FOTOS/ROGÉRIO ALVES |
A nordestinidade, já de longa data, é contextualizada por
desgastada estereotipia que compõe um
estratificado discurso regionalista através de signos como a seca, o cangaço, o
coronelismo, o cabra-macho, a mulher-paraíba, os cordelistas, os messiânicos,
os milagreiros, e por aí vai.
Com um jeito de ser diferente nos seus maneirismos gestuais e
linguísticos, do sotaque às expressões idiomáticas, na tessitura vocal, com
suas rimas e modulações tonais, e na psicofisicalidade arretada. Que faz do nordestino, um forte no seu comportamental de
desafio às adversidades de uma região onde a prevalência solar é alegria e dor,
entre luz e sombras.
E, ao mesmo tempo, acentua seu complexo de inferioridade
quando é encarado apenas por um recorte folclorizado que torna mais árida sua luta por um lugar ao sol
na urbanidade civilizatória/tecnocrática da grande metrópole brasileira.
Estigmatizado como protótipo de provincianismo e como símbolo
de personagens caricaturizados, no intermédio da valoração atribuída à sua
cultura regional, do rico artesanato aos inspirados cantares poéticos e
musicais. E no real reconhecimento de mentores da intelectualidade pátria, de
Euclides da Cunha a Gilberto Freyre, passando pelo cinema de Glauber e pelo
teatro de Suassuna, entre outros tantos.
Pois é pensando neste cidadão brasileiro tão peculiar e tão referencial em nossa cotidianidade que o conhecido Grupo Carmin (RN), já aplaudido por montagem que passou pelos palcos cariocas(Jacy), está de volta. Desta vez indo mais
fundo na retomada da temática de enfoque regional, com A Invenção do Nordeste, tendo como pulsão o livro homônimo do historiador
Durval Muniz de Albuquerque.
Aqui, na versão dramatúrgica dúplice (ao lado de Pablo Capistrano)

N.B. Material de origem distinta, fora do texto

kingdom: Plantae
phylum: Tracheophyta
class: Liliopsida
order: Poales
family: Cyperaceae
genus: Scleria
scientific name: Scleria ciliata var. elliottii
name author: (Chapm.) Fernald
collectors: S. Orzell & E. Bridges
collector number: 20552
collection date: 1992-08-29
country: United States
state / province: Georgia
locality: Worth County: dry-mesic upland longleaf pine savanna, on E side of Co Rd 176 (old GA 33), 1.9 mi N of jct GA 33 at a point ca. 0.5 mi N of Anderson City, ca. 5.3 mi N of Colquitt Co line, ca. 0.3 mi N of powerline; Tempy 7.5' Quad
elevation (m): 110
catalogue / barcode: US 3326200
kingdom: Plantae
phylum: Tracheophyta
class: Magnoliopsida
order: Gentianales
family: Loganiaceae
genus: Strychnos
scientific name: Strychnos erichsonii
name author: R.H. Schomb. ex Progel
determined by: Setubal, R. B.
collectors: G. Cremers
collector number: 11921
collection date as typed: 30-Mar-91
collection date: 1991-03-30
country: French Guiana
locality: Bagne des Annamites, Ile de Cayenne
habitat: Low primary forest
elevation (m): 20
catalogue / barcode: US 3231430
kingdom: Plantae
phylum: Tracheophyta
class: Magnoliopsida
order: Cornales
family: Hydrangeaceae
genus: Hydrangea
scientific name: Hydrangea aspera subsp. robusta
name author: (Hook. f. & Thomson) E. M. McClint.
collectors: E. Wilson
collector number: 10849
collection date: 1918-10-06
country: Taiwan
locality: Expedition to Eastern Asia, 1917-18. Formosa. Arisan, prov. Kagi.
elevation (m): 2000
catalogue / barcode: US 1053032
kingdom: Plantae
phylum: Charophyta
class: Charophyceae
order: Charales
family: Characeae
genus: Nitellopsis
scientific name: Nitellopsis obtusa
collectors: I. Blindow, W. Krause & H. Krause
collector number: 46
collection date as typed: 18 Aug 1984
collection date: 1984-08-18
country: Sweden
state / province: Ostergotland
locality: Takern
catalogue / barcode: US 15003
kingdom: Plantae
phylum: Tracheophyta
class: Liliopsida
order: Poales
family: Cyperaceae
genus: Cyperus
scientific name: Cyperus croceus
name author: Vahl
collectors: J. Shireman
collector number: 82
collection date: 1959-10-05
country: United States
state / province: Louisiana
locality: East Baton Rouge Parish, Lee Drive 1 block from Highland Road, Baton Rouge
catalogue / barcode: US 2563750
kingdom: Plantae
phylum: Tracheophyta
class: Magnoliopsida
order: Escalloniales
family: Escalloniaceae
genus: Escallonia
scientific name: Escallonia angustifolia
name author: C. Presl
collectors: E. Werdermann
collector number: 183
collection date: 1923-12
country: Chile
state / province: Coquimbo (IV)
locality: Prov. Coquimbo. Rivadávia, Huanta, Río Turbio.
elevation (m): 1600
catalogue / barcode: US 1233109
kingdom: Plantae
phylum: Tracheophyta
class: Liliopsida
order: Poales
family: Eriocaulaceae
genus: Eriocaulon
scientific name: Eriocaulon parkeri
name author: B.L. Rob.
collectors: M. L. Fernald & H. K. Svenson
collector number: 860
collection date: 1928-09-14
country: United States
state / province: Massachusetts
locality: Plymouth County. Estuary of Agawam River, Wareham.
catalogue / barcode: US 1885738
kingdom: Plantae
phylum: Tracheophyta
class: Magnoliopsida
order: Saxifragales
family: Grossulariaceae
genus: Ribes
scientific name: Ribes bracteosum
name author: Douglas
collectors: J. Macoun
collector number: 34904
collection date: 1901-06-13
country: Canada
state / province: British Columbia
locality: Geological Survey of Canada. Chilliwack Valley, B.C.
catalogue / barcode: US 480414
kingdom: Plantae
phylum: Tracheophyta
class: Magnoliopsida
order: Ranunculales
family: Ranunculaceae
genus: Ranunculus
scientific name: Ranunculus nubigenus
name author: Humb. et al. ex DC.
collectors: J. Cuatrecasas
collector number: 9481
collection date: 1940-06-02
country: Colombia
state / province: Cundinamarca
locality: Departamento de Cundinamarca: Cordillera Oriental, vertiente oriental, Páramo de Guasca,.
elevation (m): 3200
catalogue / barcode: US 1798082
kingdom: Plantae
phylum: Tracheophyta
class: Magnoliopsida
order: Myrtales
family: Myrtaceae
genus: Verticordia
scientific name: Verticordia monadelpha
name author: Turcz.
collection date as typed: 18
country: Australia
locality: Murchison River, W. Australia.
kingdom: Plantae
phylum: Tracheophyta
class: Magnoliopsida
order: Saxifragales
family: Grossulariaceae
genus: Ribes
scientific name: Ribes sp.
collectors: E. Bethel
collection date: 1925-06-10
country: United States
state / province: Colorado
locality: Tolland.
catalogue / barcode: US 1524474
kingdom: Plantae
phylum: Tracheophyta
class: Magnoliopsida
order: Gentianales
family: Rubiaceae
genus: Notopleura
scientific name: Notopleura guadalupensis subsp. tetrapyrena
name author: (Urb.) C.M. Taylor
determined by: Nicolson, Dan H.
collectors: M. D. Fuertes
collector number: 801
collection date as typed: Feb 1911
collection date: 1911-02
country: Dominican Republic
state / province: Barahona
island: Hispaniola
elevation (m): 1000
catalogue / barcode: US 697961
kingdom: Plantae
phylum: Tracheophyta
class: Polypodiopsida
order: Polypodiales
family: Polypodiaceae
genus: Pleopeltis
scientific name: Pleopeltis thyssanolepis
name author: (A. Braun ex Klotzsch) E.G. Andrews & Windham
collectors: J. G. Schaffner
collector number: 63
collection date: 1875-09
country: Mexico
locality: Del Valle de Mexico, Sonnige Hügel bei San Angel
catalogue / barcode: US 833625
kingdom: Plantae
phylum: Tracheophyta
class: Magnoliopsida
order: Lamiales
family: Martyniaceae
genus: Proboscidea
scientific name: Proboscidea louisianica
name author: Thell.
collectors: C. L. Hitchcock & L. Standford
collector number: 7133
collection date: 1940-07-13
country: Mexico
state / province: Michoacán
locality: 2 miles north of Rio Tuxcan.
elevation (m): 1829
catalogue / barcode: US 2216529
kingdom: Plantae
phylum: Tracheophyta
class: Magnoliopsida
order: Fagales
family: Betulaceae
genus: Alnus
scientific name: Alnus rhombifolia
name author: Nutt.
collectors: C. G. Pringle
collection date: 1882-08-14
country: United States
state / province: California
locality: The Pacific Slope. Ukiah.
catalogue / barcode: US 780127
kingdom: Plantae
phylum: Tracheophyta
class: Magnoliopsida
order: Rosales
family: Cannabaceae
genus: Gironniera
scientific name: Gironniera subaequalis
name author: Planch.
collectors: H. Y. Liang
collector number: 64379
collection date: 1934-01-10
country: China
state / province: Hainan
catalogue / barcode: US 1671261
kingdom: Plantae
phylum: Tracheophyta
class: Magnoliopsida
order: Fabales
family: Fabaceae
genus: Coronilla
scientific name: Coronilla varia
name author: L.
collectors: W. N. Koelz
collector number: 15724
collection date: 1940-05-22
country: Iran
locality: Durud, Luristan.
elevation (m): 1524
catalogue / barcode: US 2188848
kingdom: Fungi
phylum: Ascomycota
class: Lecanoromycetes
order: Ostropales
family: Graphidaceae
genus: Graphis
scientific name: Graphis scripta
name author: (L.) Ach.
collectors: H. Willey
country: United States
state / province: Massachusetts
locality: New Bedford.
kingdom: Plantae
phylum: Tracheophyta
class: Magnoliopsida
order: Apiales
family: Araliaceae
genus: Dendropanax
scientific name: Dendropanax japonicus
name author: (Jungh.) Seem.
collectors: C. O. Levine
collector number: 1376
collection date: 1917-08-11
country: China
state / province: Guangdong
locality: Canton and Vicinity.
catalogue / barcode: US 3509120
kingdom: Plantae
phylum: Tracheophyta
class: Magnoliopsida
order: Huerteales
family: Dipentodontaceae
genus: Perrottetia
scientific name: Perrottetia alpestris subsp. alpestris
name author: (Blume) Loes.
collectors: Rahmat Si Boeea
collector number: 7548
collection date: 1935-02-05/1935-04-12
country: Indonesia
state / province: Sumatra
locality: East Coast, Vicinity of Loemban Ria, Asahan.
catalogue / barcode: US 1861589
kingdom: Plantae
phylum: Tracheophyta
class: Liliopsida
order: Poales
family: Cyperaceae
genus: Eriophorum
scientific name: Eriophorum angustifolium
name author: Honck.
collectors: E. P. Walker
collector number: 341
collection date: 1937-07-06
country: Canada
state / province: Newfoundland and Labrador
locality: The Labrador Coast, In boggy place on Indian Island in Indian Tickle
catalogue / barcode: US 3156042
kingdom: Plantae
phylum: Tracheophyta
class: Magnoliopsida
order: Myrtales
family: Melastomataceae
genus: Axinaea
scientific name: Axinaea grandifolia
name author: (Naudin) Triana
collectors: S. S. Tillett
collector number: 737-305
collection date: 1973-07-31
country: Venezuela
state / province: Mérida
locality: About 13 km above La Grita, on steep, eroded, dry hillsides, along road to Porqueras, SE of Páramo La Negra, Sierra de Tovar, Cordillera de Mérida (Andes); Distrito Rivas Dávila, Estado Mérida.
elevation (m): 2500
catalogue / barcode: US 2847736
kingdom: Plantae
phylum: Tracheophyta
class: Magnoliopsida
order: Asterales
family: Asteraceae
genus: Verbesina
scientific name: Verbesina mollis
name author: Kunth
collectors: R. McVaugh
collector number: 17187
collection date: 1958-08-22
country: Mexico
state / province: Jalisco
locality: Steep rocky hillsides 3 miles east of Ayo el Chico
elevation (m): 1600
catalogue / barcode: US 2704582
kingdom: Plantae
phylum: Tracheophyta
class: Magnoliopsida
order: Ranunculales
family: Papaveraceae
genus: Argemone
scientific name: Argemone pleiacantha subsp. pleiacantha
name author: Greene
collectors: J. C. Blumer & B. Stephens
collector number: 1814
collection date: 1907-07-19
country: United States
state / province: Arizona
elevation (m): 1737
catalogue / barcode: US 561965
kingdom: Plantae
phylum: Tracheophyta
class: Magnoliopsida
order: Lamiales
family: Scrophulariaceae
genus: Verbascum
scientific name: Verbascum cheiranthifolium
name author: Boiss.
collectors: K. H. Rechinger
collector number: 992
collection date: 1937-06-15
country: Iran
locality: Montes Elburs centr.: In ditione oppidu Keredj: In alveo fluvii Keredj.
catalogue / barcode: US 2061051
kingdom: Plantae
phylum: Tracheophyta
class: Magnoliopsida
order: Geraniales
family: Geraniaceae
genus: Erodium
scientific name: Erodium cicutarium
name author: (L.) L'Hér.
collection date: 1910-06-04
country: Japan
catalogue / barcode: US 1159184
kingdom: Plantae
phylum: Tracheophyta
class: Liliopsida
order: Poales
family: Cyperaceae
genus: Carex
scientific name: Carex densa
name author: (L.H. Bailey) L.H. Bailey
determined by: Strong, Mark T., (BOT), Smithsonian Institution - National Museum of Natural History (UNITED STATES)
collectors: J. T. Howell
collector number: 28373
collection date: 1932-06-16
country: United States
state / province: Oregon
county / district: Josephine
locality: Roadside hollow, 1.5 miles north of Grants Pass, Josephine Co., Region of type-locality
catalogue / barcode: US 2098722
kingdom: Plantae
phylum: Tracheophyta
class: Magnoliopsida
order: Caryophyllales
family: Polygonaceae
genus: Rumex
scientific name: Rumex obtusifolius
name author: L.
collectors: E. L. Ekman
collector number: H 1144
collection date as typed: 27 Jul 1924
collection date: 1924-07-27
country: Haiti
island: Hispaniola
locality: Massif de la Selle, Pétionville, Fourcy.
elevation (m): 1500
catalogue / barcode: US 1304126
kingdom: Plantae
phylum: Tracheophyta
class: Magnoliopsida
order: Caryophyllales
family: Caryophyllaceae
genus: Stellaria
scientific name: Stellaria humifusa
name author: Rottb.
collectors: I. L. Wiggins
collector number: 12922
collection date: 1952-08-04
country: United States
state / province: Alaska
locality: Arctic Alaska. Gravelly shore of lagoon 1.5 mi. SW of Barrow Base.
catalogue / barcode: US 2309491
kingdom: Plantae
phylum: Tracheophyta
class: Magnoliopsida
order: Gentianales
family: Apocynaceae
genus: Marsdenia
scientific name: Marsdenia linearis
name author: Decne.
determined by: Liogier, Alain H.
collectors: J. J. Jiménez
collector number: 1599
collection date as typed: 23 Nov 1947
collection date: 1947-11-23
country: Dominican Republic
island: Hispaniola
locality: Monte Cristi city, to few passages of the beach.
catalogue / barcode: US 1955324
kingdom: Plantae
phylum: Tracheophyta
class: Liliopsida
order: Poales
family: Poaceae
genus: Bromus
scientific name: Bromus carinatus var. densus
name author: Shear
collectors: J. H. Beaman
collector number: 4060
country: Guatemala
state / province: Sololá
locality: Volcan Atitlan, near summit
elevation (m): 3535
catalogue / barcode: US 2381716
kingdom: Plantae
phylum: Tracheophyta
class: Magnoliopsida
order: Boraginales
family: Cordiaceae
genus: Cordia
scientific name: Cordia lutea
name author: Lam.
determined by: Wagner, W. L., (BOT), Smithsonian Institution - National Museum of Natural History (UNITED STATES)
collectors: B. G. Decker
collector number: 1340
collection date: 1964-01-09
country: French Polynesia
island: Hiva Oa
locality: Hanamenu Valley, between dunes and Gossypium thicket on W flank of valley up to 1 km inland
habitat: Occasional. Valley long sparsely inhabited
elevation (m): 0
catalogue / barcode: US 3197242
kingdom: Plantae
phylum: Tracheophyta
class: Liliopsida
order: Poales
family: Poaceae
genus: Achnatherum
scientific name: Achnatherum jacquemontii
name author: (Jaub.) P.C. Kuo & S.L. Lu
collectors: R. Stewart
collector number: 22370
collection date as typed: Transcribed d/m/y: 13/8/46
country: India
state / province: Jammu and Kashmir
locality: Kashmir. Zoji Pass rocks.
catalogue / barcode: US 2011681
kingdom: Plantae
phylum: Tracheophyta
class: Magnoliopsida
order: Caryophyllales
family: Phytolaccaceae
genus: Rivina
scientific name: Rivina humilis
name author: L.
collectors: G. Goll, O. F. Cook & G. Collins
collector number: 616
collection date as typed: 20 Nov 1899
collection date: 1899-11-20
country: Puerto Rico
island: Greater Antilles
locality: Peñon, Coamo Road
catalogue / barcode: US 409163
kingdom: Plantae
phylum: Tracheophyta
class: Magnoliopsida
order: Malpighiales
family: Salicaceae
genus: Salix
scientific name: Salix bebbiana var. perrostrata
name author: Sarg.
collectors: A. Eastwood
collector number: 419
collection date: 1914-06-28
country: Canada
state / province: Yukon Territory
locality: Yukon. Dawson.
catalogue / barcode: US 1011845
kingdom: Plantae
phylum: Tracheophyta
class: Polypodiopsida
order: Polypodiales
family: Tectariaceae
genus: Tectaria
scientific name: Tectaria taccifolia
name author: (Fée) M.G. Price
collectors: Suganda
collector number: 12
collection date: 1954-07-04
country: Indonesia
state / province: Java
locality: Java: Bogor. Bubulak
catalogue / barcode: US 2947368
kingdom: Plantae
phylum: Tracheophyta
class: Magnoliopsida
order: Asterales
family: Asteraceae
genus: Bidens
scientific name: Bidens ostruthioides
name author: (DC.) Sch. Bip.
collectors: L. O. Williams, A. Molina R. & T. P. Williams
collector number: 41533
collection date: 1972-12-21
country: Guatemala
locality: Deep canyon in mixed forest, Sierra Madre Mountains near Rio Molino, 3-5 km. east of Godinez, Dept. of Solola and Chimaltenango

do também ator no espetáculo Henrique Fontes, há ainda a participação
dos atores Mateus Cardoso e Robson Medeiros, em tríplice representação de uma
comédia dramática narrando os preparativos para escolha do protagonista de um
filme. Onde o elenco usa os nomes próprios em seus papéis, a saber o
de diretor (Henrique Fontes) e dos atores (Mateus Cardoso e Robson Medeiros)
que vão se submeter aos testes para atender à demanda de uma grande produtora
do Sudeste.
Numa trama autoficcional
em que há um incisivo encontro de linguagens em tempo de ensaio, desde a
pesquisa iconográfica ao energizado substrato vocal (Gilmar Bedaque) e gestual(Ana
Claudia Albano Vieira), incluindo citações audiovisuais (de inserts irônicos do “coronelismo”no
Congresso a trechos fílmicos de Deus e o
Diabo na Terra do Sol.
Para isto contribuindo o minimalismo funcional do espaço cênico (Mathieu Duvignaud) como uma sala de estúdio onde a dupla de atores atua, ora em solos, ora em dialetação e até, especularmente,
com cenas fílmicas glauberianas exibidas num telão lateral.
Na abordagem dos estereótipos assumidos para o ideário de um personagem
nordestino, do retrato verista ao sonhado,
em criticismo desnudado ora com sutis
nuances ora com tratamento de ironizada maledicência, para
o alcance de um jogo teatral vivo, sob o seguro comando diretorial de Quitéria Kelly.
Compartilhado em cena por um potencializado Henrique Fontes com uma ágil e convicta dupla
atoral( Mateus Cardoso/Robson Medeiros), indo do puro deboche à provocação do
risível de intencionalidade reflexiva, em calibrada performance de uso e abuso dos recursos histriônicos e capaz de
desentorpecer qualquer espectador.
Numa gramática cênica fluente em seus achados cuja empatia, de teor irreverente e instintivo, faz A Invenção
do Nordeste dar seu pronto e qualitativo recado ao Sudeste, como uma das mais
gratas surpresas da temporada teatral.